Comparez le découpage avec The Death of Superman, c'est bluffant.
L'ambiance sale, sombre, où le héro inspire la peur plus qu'autre chose, est un écho certain à Batman, mais plus que d'être un renvoie au passé, ça sera aussi une source d'inspiration.

Je l'ai promis, cette critique ne contiendra aucun spoiler.
Difficile d'en faire d'ailleurs. Miller ayant la bonne idée de ne pas se concentrer sur un arc principal, avec un ennemi bien précis. A la place on a une remise à niveau de l'univers de Daredevil. Les ventes du titre baissent, engagé en 1980, Frank Miller (qui fut co-scénariste avant d'être le seul maître à bord) a pour but de remettre à flot le navire Daredevil, et il y arrive franchement bien.
Intelligemment il remet en scène certains éléments essentiels : Bulleye est l'ennemi ultime de Daredevil, un psychopathe particulièrement dangereux même pour le diable rouge. Bulleye est celui qui amène Daredevil sur la limite : tuer ou ne pas tuer un criminel. Car oui, on oublie les ambiances un peu calme des années 70, Miller veut montrer un héro à la limite. Daredevil n'hésite pas à être violent et plus d'une fois les criminels meurent de ses mains, volontairement ou involontairement. La limite est floue, elle n'est pas facile à voir.
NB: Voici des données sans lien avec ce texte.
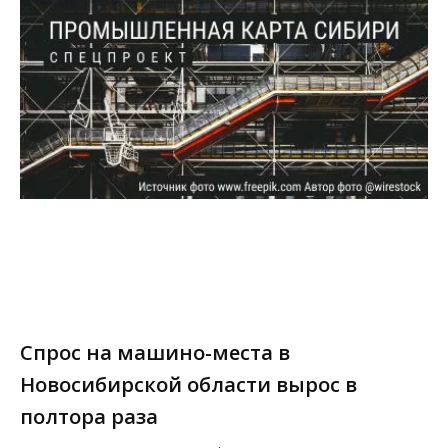
Спрос на машино-места в
Новосибирской области вырос в
полтора раза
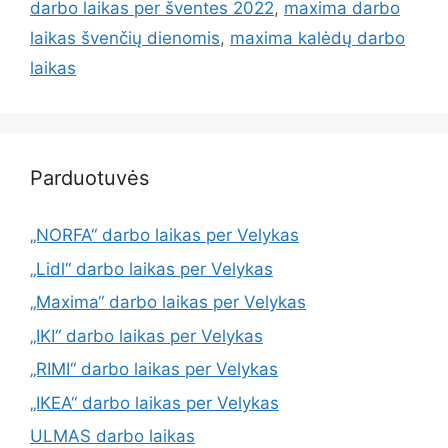
darbo laikas per šventes 2022
,
maxima darbo
laikas švenčių dienomis
,
maxima kalėdų darbo
laikas
Parduotuvės
„NORFA“ darbo laikas per Velykas
„Lidl“ darbo laikas per Velykas
„Maxima“ darbo laikas per Velykas
„IKI“ darbo laikas per Velykas
„RIMI“ darbo laikas per Velykas
„IKEA“ darbo laikas per Velykas
ULMAS darbo laikas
Daredevil, sous la main de Miller, gagne en noirceur, celle-ci le possède et il l'incarne. Il est ce héro vindicatif, charismatique, ce Batman de Marvel mais en plus acrobate, en plus sombre presque. Il ne cherche pas à incarner la peur, mais la justice, une justice dure et qui se pose des questions sur elle-même. C'est ce ton là, sérieux au possible, que souhaite mettre en scène Miller.
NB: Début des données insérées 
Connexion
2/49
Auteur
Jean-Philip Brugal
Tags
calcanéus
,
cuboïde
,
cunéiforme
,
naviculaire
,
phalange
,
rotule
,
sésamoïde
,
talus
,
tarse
Frank Miller ramène aussi le Caïd, ce Napoléon du crime qui avait été oublié, son retour est parfait, magnifique. On sent en lui un supra-ennemi. Une némésis d'un genre nouveau : celui qui ne se bat jamais lui-même. Le Caïd c'est aussi l'opposé de Daredevil dans un sens spécifique, là où Bulleye est un fou psychopathe, le Caïd est lui aussi à la limite entre le crime et le bien. Il peut avoir des accès de pitié, d'amour, comme Daredevil peut ressentir la haine et le besoin de vengeance. Le Caïd et Daredevil ont parfois tout à gagné à s'allier et Miller sait mettre ça aussi en scène, rendant la frontière entre le bien et le mal plus floue.
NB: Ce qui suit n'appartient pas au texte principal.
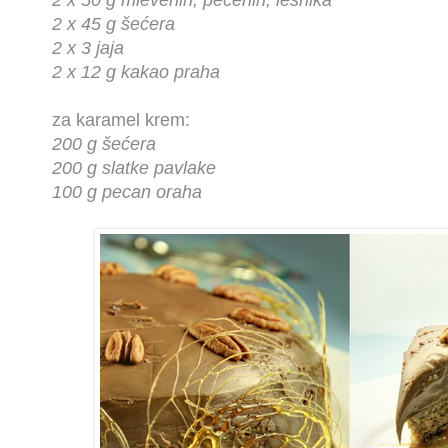
2 x 50 g mlevenih, pečenih, lešnika
2 x 45 g šećera
2 x 3 jaja
2 x 12 g kakao praha
za karamel krem:
200 g šećera
200 g slatke pavlake
100 g pecan oraha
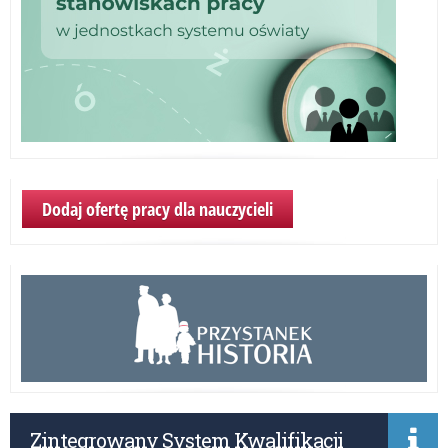
Dodaj ofertę pracy dla nauczycieli
Zintegrowany System Kwalifikacji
Miller amène aussi une grosse dose d'Orient dans cette BD. On pensera à La Main, aux ninjas et puis bien sur à Elektra, personnage fantasque, incroyable qui ravit les lecteurs sans pour autant, ne jamais tomber dans la caricature. L'ensemble de ses apparitions sont marquantes car elles ne sonnent jamais fausses. L'écriture de Miller est d'une rare finesse.

Miller remet à plat la mythologie de Daredevil, injectant beaucoup d'éléments nouveaux et amenant une suprématie de données préexistante mais pas assez travaillées. Miller est clairement en avance sur son temps en terme d'écriture, ça se sent, ça se voit. Car le dessin est également loin du rétro qu'on pourrait penser. Certes, ça a "vieilli", car depuis, Miller a inspiré une foule de jeunes dessinateurs, mais c'est d'une profonde nouveauté quand on prend la peine de lire.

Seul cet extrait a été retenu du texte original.